Prop 13 Agreement May Fall Apart After All

Prop 13 Agreement May Fall Apart After All

A compromise bill that ostensibly would have pacified two California lobbyists who have been antagonists for years over property tax policy fell apart on Wednesday, the Sacramento Bee reports. 

Lenny Goldberg, who represents the California Tax Reform Association, yanked his support for the bill after a hearing on Wednesday, which had already passed in the state Assembly, claiming in a letter to Assemblyman Tom Ammiano, D-San Francisco, the bill’s author, that the bill “does not provide real reform” and would permit business owners to avoid having their properties reassessed using “slightly more sophisticated steps.”

Assembly Bill 2372 states that property can be revalued for taxation when 90% of it has a change in ownership in a three-year period. This is a compromise from the law resulting from Proposition 13, in which the only time business property is reassessed occurs when it changes ownership in one transaction. 

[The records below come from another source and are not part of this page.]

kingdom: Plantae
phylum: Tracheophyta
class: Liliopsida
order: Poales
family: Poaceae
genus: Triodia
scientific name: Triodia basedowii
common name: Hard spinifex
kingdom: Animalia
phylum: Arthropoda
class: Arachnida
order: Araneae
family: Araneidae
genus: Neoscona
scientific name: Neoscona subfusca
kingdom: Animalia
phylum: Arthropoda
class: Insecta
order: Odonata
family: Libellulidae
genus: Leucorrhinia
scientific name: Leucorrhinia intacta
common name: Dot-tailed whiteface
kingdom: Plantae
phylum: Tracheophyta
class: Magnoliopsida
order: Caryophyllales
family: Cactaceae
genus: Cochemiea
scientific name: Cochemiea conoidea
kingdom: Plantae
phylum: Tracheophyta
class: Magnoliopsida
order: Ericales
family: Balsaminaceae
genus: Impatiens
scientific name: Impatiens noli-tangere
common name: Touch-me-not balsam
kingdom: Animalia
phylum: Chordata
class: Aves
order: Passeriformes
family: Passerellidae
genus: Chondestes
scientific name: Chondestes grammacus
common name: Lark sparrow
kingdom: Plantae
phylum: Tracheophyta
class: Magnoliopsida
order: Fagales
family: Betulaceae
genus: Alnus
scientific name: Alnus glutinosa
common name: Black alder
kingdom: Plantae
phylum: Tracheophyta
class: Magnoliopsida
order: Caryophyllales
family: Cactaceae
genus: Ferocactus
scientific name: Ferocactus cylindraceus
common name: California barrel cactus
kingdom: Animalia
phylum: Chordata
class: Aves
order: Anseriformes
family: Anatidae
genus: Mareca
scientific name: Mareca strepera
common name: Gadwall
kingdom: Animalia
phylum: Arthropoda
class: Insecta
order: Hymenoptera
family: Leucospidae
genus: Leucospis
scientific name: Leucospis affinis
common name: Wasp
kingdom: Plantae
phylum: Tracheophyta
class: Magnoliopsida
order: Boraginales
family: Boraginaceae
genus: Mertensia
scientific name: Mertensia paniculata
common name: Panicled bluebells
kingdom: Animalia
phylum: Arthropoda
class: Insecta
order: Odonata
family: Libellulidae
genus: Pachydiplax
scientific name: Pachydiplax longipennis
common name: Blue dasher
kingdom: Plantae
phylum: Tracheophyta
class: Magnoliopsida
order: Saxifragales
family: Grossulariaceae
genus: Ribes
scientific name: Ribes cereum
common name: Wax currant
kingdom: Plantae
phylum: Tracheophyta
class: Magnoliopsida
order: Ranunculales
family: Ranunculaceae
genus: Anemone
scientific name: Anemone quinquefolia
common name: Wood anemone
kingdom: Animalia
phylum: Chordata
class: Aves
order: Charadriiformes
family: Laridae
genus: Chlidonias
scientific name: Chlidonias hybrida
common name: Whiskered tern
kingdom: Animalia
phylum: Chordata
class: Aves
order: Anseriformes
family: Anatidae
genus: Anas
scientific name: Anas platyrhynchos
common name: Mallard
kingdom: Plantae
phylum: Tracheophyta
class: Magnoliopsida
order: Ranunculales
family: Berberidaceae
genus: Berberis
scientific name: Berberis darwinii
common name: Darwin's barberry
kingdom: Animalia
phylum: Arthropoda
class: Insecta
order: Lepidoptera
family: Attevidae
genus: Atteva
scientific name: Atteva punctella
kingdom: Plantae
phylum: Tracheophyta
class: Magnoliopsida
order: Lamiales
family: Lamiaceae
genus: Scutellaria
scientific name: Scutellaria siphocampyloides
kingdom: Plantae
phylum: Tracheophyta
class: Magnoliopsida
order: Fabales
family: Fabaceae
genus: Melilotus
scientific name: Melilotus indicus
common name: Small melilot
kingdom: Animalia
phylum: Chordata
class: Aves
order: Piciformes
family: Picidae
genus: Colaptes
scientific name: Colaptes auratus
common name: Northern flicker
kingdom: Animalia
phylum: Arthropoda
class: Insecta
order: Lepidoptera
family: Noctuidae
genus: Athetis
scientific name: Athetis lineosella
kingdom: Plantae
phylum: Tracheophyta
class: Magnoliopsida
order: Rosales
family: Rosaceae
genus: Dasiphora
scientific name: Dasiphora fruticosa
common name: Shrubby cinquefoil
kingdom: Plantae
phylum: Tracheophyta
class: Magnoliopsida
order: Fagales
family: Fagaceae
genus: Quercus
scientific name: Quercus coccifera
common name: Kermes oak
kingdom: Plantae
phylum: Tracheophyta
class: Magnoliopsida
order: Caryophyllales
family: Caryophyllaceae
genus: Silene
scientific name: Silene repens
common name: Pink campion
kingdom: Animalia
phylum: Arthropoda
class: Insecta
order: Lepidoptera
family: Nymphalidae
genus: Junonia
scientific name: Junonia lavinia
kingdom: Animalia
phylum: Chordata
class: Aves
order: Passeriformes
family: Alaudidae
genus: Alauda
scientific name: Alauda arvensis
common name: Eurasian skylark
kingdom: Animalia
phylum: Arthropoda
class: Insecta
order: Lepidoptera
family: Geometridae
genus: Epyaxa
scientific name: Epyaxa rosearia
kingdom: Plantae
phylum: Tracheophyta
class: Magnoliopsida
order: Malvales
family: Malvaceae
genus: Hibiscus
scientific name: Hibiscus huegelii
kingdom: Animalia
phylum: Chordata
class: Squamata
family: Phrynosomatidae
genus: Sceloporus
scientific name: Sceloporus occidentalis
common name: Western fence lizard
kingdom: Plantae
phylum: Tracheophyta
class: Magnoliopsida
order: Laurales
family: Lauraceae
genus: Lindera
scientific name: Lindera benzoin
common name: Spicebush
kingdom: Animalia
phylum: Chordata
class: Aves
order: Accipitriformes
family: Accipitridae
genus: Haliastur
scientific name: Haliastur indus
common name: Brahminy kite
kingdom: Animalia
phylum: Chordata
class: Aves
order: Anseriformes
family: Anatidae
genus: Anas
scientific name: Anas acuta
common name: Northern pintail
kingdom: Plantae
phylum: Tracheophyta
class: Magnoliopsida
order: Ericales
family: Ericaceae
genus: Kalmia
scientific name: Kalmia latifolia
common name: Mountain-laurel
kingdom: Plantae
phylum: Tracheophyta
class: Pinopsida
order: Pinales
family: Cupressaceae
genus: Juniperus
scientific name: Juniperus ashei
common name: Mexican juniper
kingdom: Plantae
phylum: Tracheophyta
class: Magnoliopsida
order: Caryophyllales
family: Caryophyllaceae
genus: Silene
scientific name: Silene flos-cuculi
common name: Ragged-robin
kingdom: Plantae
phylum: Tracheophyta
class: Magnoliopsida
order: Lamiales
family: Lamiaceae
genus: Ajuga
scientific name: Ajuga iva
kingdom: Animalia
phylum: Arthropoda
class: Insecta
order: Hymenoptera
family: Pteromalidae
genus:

Goldberg backtracked after the hearing:

We supported it as a means of opening up the discussion, which we have always sought, but not as meaningful reform. Our concern is that, like many bills in the legislature, it projects the image of reform, allowing business to say, ‘we closed the loopholes,’ rather than the substance, since it in effect grandfathers in the thousands of properties which have changed ownership without reassessment.

In his letter to Ammiano, the Bee notes, Goldberg said that the bill should apply retroactively to transactions already made that qualified for the bill’s requirements for reassessment. Goldberg and Ammiano had been allied before Goldberg’s reversal, and it remains to be seen if they will ally again before the bill goes to the Senate Appropriations Committee and later to the the Senate floor.